Le président d’e-finance, Ibrahim Sarhan, a fait savoir dans un entretien accordé à la presse locale, que son entreprise négocie avec un investisseur stratégique opérant en Egypte pour une prise de participation dans l’une de ses filiales. Le responsable a indiqué que les pourparlers avancent à grands pas et devront aboutir éminemment à un accord.
L’entreprise, souligne-t-il, va consacrer 70% de cet investissement total estimé à 2,5 milliards d’EGP (82 millions USD) jusqu’à la fin de 2025 pour assurer son expansion. Les 30% restants, soit 750 millions d’EGP (24,5 millions USD) seront orientés vers l’infrastructure technologique.

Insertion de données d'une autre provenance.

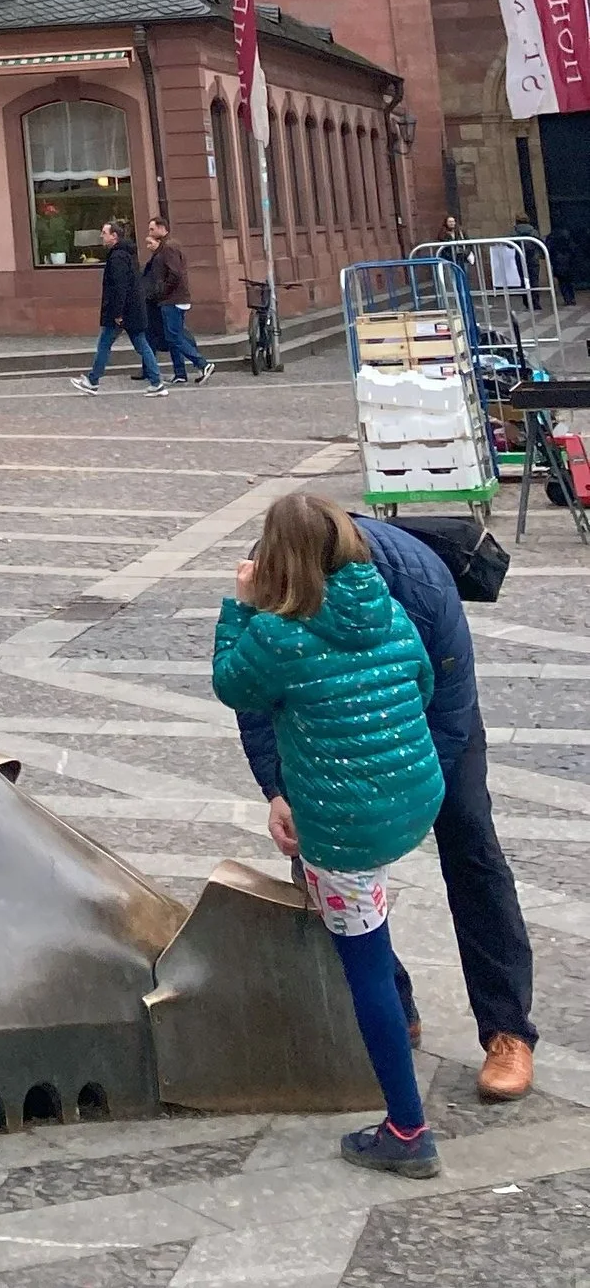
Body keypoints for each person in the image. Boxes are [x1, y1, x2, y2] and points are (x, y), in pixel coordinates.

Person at [233, 506, 535, 1104]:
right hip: (324, 719)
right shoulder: (276, 570)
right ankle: (391, 1008)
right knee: (312, 841)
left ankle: (507, 1031)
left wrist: (412, 789)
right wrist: (278, 789)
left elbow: (446, 702)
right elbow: (254, 695)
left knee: (470, 840)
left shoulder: (421, 586)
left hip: (428, 721)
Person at [211, 492, 446, 1175]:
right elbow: (425, 684)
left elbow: (232, 684)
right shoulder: (388, 607)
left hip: (346, 827)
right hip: (411, 798)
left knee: (364, 962)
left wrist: (238, 604)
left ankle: (407, 1129)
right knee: (366, 909)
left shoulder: (281, 634)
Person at [71, 218, 162, 392]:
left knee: (105, 344)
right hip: (132, 309)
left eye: (104, 233)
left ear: (114, 236)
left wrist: (118, 313)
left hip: (122, 312)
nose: (101, 236)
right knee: (141, 345)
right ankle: (157, 382)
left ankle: (93, 380)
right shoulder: (125, 253)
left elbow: (120, 287)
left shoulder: (118, 256)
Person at [141, 221, 212, 387]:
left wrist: (162, 291)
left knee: (174, 336)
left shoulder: (169, 248)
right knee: (173, 336)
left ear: (162, 229)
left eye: (152, 229)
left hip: (173, 299)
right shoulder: (165, 247)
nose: (150, 232)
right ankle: (180, 373)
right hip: (170, 299)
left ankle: (203, 364)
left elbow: (174, 273)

Ibrahim Sarhan a révélé que la société à travers sa stratégie 2023 vise à étendre ses activités de microfinance, d’assurance et de micro-assurance, en plus de celle de crédit à la consommation.
« Le modèle commercial de ces activités passera entièrement par des plateformes technologiques, en particulier après la législation pour la mise en place de plateformes technologiques, qui a été récemment mise à disposition par l’Autorité de régulation financière », a-t-il expliqué.

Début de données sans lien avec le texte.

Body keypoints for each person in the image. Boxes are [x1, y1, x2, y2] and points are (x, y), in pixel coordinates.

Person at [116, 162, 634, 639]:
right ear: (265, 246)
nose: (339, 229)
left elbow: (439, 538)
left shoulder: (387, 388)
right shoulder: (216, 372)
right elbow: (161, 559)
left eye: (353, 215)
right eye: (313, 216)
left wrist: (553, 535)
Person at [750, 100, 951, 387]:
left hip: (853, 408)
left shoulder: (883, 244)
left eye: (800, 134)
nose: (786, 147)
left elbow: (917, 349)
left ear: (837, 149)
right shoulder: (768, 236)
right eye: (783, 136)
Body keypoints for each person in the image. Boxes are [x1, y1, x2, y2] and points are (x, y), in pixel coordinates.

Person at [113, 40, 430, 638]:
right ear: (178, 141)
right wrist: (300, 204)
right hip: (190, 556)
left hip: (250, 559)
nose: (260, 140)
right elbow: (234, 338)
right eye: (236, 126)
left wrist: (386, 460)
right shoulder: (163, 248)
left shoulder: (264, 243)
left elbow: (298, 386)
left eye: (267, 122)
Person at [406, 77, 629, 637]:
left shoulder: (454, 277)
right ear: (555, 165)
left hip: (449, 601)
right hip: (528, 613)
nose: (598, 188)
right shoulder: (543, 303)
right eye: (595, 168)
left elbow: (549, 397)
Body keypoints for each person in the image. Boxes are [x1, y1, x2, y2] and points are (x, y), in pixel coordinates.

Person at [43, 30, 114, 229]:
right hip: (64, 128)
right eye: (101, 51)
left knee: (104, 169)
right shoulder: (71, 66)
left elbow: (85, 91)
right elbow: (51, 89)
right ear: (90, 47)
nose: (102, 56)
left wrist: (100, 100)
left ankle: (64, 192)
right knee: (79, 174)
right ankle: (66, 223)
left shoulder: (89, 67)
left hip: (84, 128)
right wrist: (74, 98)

Vers la création d’une banque numérique
Le patron d’e-finance a également informé que sa structure cherche une licence de banque numérique auprès de la Banque centrale d’Égypte pour pouvoir démarrer ses activités dans le futur. Mais pour l’instant, a-t-il indiqué, la société se concentre sur la fourniture de services technologiques et de solutions numériques nécessaires aux banques, offres qu’elle envisage de booster dans l’avenir.
Le président n’a pas manqué d’évoquer la numérisation des banques traditionnelles dans le temps, destinée à offrir de nombreuses opportunités pour la finance électronique avec le développement des services et solutions numériques nécessaires.
e-finance, le premier portail de recouvrement et de paiements électroniques en Égypte, a réalisé un bénéfice net de 803,9 millions EGP (26,2 millions USD) au cours de l’exercice 2022.